Les « précurseurs » en question, choisis parmi d’autres, sont trois hommes. Un potier de Bagdad un peu alchimiste, qui jouait vers 800 (ap.J.C.) avec le feu, à transformer du cuivre ou de l’argent en or. Un facétieux cordonnier de Bologne, qui exhibait vers 1600 une « éponge de lumière ». Et ce qu’il est convenu d’appeler à Paris un « savant » qui jouait, vers 1660, avec des diamants.
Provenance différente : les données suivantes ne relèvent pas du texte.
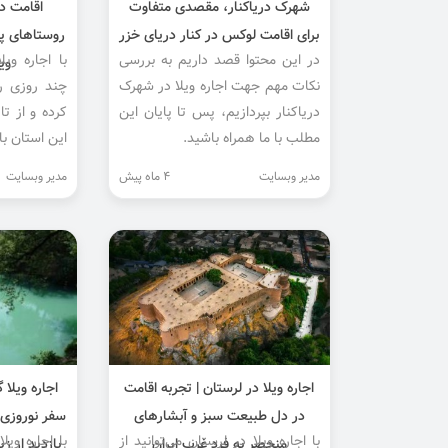
شهرک دریاکنار، مقصدی متفاوت
اقامت د
برای اقامت لوکس در کنار دریای خزر
روستاهای پلک
در این محتوا قصد داریم به بررسی
با اجاره ویل
وی
نکات مهم جهت اجاره ویلا در شهرک
چند روزی ر
دریاکنار بپردازیم، پس تا پایان این
کرده و از ت
مطلب با ما همراه باشید.
این استان با
مدیر وبسایت
4 ماه پیش
مدیر وبسایت
اجاره ویلا در لرستان | تجربه اقامت
اجاره ویلا
در دل طبیعت سبز و آبشارهای
سفر نوروزی،
با اجاره ویلا در لرستان می‌توانید از
با اجاره وی
منحصر به فرد غرب ایران
بازدید از ز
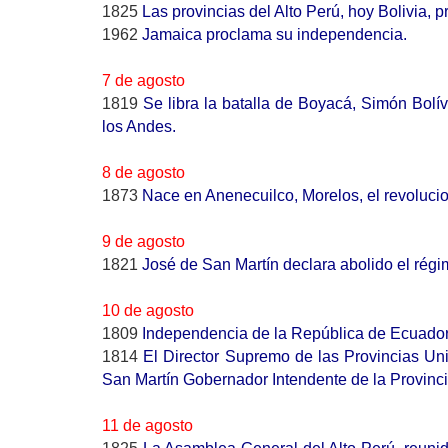
1825
Las provincias del Alto Perú, hoy Bolivia,
1962
Jamaica proclama su independencia.
7 de agosto
1819
Se libra la batalla de Boyacá, Simón Bolí
los Andes.
8 de agosto
1873
Nace en Anenecuilco, Morelos, el revoluci
9 de agosto
1821
José de San Martín declara abolido el régi
10 de agosto
1809
Independencia de la República de Ecuador
1814
El Director Supremo de las Provincias Un
San Martín Gobernador Intendente de la Provinc
11 de agosto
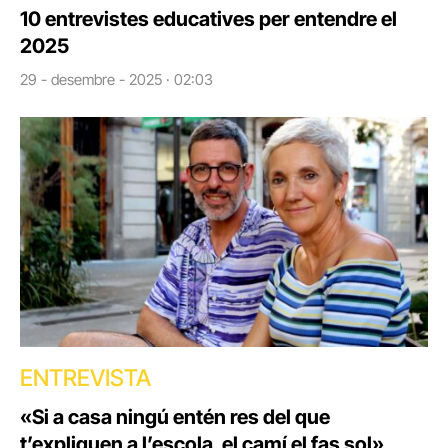
10 entrevistes educatives per entendre el
2025
29 - desembre - 2025 · 02:03
ENTREVISTA
«Si a casa ningú entén res del que
t’expliquen a l’escola, el camí el fas sol»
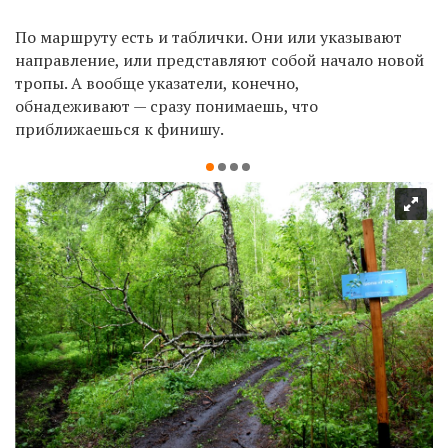
По маршруту есть и таблички. Они или указывают
направление, или представляют собой начало новой
тропы. А вообще указатели, конечно,
обнадеживают — сразу понимаешь, что
приближаешься к финишу.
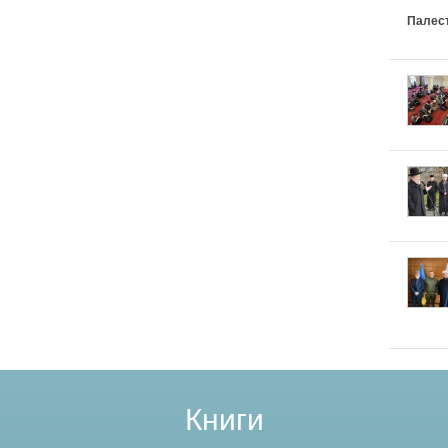
Палес
Книги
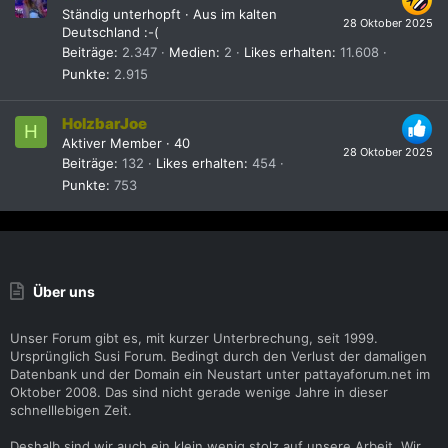
Ständig unterhopft
·
Aus
im kalten
28 Oktober 2025
Deutschland :-(
Beiträge
2.347
Medien
2
Likes erhalten
11.608
Punkte
2.915
HolzbarJoe
H
Aktiver Member
·
40
28 Oktober 2025
Beiträge
132
Likes erhalten
454
Punkte
753
Über uns
Unser Forum gibt es, mit kurzer Unterbrechung, seit 1999.
Ursprünglich Susi Forum. Bedingt durch den Verlust der damaligen
Datenbank und der Domain ein Neustart unter pattayaforum.net im
Oktober 2008. Das sind nicht gerade wenige Jahre in dieser
schnelllebigen Zeit.
Deshalb sind wir auch ein klein wenig stolz auf unsere Arbeit. Wir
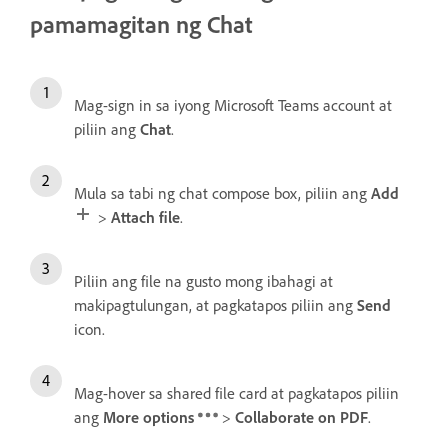
pamamagitan ng Chat
Mag-sign in sa iyong Microsoft Teams account at
piliin ang
Chat
.
Mula sa tabi ng chat compose box, piliin ang
Add
>
Attach file
.
Piliin ang file na gusto mong ibahagi at
makipagtulungan, at pagkatapos piliin ang
Send
icon.
Mag-hover sa shared file card at pagkatapos piliin
ang
More options
>
Collaborate on PDF
.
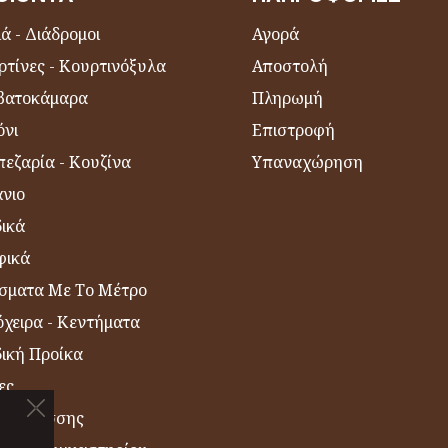
ά - Διάδρομοι
Αγορά
ρτίνες - Κουρτινόξυλα
Αποστολή
βατοκάμαρα
Πληρωμή
όνι
Επιστροφή
εζαρία - Κουζίνα
Υπαναχώρηση
νιο
δικά
φικά
σματα Με Το Μέτρο
χειρα - Κεντήματα
δική Προίκα
ες
η Θαλάσσης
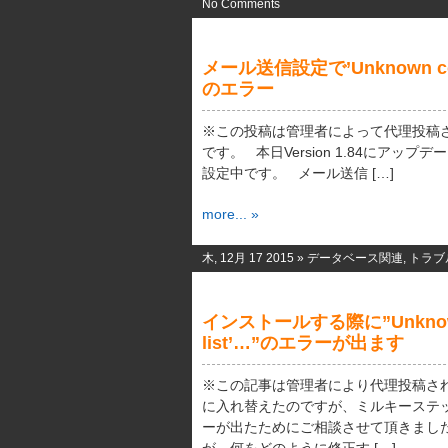
No Comments
メール送信設定で’Unknown column 
のエラー
※この投稿は管理者によって代理投稿
です。 本日Version 1.84にアップデー
設定中です。 メール送信 […]
more... »
木, 12月 17 2015 »
データベース関連
,
トラブ
インストールする際に”Unknown col
list’…”のエラーが出ます
※この記事は管理者により代理投稿され
に入れ替えたのですが、ミルキーステ
ーが出たためにご相談させて頂きまし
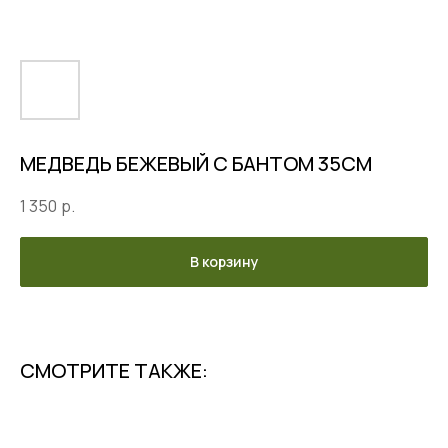
МЕДВЕДЬ БЕЖЕВЫЙ С БАНТОМ 35СМ
1 350
р.
В корзину
СМОТРИТЕ ТАКЖЕ:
Ce faisant, tous trois vécurent dangereusement en regard des règles de leur temps, religieuses surtout. Ils sont connus des historiens des sciences, en raison de leur sens de l’observation et de leur goût pour l’expérimentation. Ce que l’on n’a pas suffisamment souligné, ou simplement perçu, c’est l’extrême modernité de leur démarche. Celle du « savant » par exemple. Bien qu’il ne disposât d’aucun des concepts et acquis de la Physique actuelle, il fit preuve d’une géniale intuition dans l’interprétation d’un étrange phénomène. Son propos renvoie en effet de manière troublante à rien de moins que la Physique quantique... Le « dialogue », émouvant et imprévu, établi avec chacun d’eux a consisté à reprendre et prolonger leurs travaux, notamment en « s’approchant » de Bagdad, en voyageant à Bologne et en étudiant des diamants afin de recréer l’étrange phénomène remarqué… Ce long cheminement à leur côté amène à considérer que leur sagacité fut extrême. D’une certaine manière, on peut les inscrire parmi les précurseurs du temps des Lumières et au-delà, de l’émergence de la Physique moderne, aux XlXe et XXe siècle.
Max SCHVOERER
Membre de l’Académie Européenne des Sciences et des Arts (Salzburg, Austria)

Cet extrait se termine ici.